IV.Financial Planning

Asset-Protection Planning

While part of the discipline of estate planning, asset protection is focused differently:

Because of the way the spend-down laws work for Medicaid eligibility, people must consider their financial security ­in light of the potential of a disability or need for home care or facility care. In addition, married couples must protect their mutual financial independence. Many families are concerned about protecting a legacy for their children and/or grandchildren. Every situation has its unique considerations. The information that follows serves as a framework for discussion and planning considerations. (It is always wise to consult with an elder-law attorney for Medicaid-based asset protection planning.)
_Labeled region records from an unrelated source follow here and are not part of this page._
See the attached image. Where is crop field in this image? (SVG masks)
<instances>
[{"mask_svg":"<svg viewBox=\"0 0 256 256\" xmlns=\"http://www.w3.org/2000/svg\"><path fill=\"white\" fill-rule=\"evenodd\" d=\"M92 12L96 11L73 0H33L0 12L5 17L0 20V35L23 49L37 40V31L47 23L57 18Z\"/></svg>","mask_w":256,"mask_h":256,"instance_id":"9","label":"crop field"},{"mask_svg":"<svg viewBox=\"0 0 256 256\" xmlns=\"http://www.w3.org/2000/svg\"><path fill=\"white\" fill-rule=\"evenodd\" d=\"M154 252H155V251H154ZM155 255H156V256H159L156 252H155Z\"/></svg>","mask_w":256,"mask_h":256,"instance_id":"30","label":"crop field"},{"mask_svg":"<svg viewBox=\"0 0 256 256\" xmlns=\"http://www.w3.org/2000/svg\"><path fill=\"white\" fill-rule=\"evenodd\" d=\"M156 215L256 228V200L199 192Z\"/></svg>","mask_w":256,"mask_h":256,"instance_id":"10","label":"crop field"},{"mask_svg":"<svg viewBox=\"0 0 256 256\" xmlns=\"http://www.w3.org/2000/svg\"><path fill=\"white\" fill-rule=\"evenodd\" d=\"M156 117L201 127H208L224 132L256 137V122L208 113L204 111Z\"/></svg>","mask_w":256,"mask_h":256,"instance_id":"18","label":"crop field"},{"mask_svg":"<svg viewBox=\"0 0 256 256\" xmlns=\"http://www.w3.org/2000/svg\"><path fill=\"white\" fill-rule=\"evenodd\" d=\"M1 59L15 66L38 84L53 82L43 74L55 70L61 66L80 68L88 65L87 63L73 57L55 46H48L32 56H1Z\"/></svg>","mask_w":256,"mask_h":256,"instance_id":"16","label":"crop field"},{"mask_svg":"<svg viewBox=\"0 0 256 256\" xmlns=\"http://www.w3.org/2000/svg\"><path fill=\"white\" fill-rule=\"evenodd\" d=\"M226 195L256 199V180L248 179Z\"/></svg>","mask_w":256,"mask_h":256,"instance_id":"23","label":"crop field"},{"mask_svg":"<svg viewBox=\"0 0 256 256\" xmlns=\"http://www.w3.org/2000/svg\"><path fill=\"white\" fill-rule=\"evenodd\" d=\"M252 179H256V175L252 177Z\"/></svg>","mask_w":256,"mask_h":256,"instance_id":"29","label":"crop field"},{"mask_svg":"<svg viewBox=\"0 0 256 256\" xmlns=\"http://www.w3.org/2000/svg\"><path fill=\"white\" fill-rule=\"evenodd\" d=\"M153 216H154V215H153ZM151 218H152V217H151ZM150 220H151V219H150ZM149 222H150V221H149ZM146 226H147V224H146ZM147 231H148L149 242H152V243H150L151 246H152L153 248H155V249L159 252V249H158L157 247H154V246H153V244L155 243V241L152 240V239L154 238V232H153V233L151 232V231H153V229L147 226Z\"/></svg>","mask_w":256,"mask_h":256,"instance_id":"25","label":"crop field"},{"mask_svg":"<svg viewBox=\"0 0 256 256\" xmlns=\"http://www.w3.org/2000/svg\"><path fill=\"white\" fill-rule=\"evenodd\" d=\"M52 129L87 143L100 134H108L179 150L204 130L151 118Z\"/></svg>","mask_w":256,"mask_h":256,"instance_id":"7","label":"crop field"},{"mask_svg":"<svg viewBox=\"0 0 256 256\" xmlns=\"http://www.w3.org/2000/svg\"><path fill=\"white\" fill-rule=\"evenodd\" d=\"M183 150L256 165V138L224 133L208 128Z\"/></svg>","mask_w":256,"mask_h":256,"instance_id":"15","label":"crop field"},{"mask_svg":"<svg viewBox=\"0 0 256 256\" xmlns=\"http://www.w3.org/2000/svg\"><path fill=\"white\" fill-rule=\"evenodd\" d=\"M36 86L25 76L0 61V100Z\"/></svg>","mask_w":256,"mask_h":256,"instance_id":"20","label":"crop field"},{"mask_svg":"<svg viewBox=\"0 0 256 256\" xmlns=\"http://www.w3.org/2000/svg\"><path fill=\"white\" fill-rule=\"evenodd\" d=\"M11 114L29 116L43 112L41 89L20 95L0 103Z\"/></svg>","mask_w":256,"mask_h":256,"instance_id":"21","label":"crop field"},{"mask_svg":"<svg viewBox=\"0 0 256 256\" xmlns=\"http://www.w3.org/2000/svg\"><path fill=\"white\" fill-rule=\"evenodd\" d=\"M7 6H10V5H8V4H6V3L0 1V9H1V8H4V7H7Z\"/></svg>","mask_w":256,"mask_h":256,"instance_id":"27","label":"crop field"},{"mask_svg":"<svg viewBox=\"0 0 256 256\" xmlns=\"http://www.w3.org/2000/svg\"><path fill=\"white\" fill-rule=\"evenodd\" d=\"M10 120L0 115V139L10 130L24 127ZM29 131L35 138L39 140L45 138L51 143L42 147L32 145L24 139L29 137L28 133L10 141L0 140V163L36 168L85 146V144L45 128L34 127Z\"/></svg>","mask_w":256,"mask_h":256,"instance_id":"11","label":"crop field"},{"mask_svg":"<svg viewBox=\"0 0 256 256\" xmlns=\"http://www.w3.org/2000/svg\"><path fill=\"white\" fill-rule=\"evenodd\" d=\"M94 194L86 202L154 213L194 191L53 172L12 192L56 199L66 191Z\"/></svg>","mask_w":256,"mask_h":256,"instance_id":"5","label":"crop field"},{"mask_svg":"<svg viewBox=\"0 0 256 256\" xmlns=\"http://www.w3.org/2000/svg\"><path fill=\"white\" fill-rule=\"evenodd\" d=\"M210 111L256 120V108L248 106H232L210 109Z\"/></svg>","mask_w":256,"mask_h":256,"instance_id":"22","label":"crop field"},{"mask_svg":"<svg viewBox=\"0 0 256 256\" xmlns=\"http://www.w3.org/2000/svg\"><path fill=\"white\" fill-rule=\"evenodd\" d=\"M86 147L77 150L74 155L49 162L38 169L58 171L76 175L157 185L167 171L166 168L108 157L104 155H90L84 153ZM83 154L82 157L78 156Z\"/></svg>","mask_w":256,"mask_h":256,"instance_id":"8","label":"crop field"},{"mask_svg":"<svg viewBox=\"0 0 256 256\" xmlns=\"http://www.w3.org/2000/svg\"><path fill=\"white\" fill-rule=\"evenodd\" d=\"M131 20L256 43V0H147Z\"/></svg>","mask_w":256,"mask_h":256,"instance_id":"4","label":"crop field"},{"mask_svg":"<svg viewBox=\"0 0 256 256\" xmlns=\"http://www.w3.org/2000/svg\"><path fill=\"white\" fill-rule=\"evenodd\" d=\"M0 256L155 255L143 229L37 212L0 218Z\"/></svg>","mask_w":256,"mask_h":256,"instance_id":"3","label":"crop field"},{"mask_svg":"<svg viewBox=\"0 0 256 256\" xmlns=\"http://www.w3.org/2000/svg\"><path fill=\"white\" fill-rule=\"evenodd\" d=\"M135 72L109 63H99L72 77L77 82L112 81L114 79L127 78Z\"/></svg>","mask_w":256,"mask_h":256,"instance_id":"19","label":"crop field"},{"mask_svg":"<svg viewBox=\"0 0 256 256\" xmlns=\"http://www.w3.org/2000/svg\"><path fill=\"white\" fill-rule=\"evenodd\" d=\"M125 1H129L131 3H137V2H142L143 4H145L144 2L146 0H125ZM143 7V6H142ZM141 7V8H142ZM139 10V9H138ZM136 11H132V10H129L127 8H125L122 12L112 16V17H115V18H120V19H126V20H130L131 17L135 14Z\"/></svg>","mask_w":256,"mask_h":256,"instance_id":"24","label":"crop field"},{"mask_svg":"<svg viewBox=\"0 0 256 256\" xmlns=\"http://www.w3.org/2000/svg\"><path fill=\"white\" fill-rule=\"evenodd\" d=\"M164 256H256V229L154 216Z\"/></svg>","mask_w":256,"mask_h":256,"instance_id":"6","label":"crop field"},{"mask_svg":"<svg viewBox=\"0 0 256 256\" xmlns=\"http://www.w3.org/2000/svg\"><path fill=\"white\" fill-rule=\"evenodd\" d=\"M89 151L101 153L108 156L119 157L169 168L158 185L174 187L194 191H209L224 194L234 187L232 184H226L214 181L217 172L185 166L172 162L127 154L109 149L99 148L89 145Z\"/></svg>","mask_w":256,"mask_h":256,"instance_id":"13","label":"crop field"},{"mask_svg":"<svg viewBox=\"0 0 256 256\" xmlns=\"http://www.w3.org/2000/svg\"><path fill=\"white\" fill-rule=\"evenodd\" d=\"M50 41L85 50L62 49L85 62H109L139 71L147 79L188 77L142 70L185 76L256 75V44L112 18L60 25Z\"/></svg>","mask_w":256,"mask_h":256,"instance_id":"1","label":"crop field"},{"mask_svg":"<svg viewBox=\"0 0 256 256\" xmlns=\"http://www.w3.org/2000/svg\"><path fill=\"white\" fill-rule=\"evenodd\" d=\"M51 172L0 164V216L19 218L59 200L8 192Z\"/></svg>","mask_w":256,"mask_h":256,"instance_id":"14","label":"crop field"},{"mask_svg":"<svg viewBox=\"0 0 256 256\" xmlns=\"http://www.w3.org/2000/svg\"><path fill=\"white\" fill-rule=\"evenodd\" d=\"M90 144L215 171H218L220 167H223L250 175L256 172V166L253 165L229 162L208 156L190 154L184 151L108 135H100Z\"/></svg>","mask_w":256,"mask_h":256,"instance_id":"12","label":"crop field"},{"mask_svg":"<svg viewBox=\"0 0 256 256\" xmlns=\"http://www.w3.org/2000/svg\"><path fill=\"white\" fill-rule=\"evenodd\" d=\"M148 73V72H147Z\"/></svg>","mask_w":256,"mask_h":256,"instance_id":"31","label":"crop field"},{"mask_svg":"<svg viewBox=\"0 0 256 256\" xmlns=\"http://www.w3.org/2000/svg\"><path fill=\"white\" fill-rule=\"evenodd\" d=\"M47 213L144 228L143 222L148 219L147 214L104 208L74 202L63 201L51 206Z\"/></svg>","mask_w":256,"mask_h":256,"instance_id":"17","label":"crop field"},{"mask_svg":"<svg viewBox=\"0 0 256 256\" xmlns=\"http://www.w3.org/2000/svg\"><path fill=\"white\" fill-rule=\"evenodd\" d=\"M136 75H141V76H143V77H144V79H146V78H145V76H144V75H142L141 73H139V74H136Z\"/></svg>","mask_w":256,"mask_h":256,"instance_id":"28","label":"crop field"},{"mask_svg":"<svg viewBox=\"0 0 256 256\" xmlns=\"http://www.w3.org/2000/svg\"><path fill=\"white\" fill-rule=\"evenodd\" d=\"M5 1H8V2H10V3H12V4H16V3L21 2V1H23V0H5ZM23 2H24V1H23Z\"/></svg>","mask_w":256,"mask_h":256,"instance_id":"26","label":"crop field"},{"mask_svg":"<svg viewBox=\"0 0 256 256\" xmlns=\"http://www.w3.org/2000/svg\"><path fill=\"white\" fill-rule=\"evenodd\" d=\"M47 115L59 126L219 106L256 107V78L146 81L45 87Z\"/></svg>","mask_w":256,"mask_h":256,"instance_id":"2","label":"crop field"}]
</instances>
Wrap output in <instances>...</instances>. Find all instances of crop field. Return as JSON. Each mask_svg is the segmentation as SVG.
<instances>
  1. You may consider gifting assets to your family as long as the gift is completed 5 years in advance of a Medicaid application for care benefits.
  2. You can purchase long-term care (LTC) insurance with an inflation rider; however, costs have risen substantially over the last 15 years, and insurers reserve the right to raise rates once policies are in force.
  3. Some people can purchase group LTC protection. Home care is generally 60- to 70-percent of facility care rates, and inflation protection is generally not available.  Also, premiums are not guaranteed and may be raised on a class basis.
  4. Combining life insurance with a LTC rider and some type of LTC insurance can offer flexibility.  Life insurance with a LTC rider allows access to a percentage (often 2-percent) of the face amount per month during one’s lifetime once the LTC benefit is triggered. Triggers are typically based on the industry standard that identifies two of six impaired activities of daily living (ADLs).  The policy will pay a benefit one way or another, but no inflation protection is available.
  5. Survivorship, or joint-life converge, is a type of leveraged life insurance on two lives used for wealth replacement, which is related to asset protection.  The cost can be attractive when compared to LTC insurance coverage. It is a useful tool for estate preservation.
  6. Various annuities in the marketplace also have a variety of LTC riders.  Some pay additional income in case of a LTC-qualifying event. Others are a type of “sinking fund” that may be drawn down to pay for the cost of care or services.
  7. Tail Risk is something retirement income planning considers, because it is possible for people to out-live their money. Using a deferred income annuity, one can leverage an investment and receive payments to defray the cost of care or to alternatively enhance one’s income later in life.
  8. Today, gifting strategies need to consider the Medicaid rules, which include a 5-year lookback.  Completed gifts may be subject to Medicaid estate recovery rules known as “claw backs.”  Gifting strategies, including using a life insurance/survivorship policy in an irrevocable trust, can be a cost-effective way to protect assets from LTC expenses.

We believe it is appropriate to consider your family’s total net worth and factor in expected inheritance in this type of planning. Because LTC expenses can seriously erode the value of your estate and potentially lower the standard of living for a spouse, asset protection includes incorporating LTC protection in your planning. Further integration suggests that one look ultimately at wealth transfer to the next generation.